Source extract:

What other data is missing?
bond_indices_w_data |>
filter(is.na(value)) |>
# use the ! (not) sign to search for anythinge except what we searched for above
filter(!str_detect(variable,pattern ="trade|consumption")) |>
select(country_name, index_pct, index, em_dm) |>
unique() # A tibble: 0 × 4
# … with 4 variables: country_name <chr>, index_pct <dbl>, index <chr>,
# em_dm <chr>
And it looks like nothing else is missing.
Reweighting the indices
Do the current index weighst sum to 1? yep.
bond_indices_w_data |>
select(country_name, index_pct, index) |>
unique() |>
group_by(index) |>
summarize(index_total_weight = sum(index_pct))# A tibble: 4 × 2
index index_total_weight
<chr> <dbl>
1 Developed Markets 1
2 EM - Hard Currency 1
3 EM - Local Currency 1
4 EM - USD (sov only) 1
Take out the missing data, and re-calculate the weights
bond_indices_w_data_reweighted <- bond_indices_w_data |>
filter(!is.na(value)) |>
group_by(em_dm, index, variable) |>
mutate(index_pct = index_pct/sum(index_pct)) |>
ungroup()
bond_indices_w_data_reweighted # A tibble: 4,461 × 7
country_name iso3c index_pct index em_dm varia…¹ value
<chr> <chr> <dbl> <chr> <chr> <chr> <dbl>
1 Australia AUS 0.0469 Developed Markets Developed Mar… gdp_us… 1392.
2 Australia AUS 0.0469 Developed Markets Developed Mar… gdp_pp… 1346.
3 Australia AUS 0.0469 Developed Markets Developed Mar… gdp_pc… 54477.
4 Australia AUS 0.0469 Developed Markets Developed Mar… gdp_pc… 52675.
5 Australia AUS 0.0469 Developed Markets Developed Mar… popula… 25.6
6 Australia AUS 0.0469 Developed Markets Developed Mar… govt_e… 38.9
7 Australia AUS 0.0469 Developed Markets Developed Mar… debt_p… 46.6
8 Australia AUS 0.0469 Developed Markets Developed Mar… territ… 415.

Work to complete:
1) In the bond index walkthrough, how many rows does the reweighted tibble contain?
2) Continue the bond index walkthrough from its last line.

Listing:
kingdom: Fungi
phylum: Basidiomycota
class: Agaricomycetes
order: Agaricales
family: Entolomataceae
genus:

Solved tasks:
1) It contains 4,461 rows.

2)
9 Australia AUS 0.0469 Developed Markets Developed Mar… trade_… -39.1
10 Australia AUS 0.0469 Developed Markets Developed Mar… consum… 375.
# … with 4,451 more rows, and abbreviated variable name ¹variable
Calculated Benchmark Weighted Statistics
Now we can calculate the benchmark weighted for everything in just a few lines.
bond_indices_weighted_avg <- bond_indices_w_data_reweighted |>
mutate(contribution = index_pct * value) |>
group_by(index, variable) |>
summarize(weighted_avg = sum(contribution)) |>
ungroup() |>
arrange(variable, weighted_avg)`summarise()` has grouped output by 'index'. You can override using the
`.groups` argument.
bond_indices_weighted_avg # A tibble: 116 × 3
index variable weighted_avg
<chr> <chr> <dbl>
1 Developed Markets consumption_co2 374.
2 EM - USD (sov only) consumption_co2 401.
3 EM - Hard Currency consumption_co2 636.
4 EM - Local Currency consumption_co2 1470.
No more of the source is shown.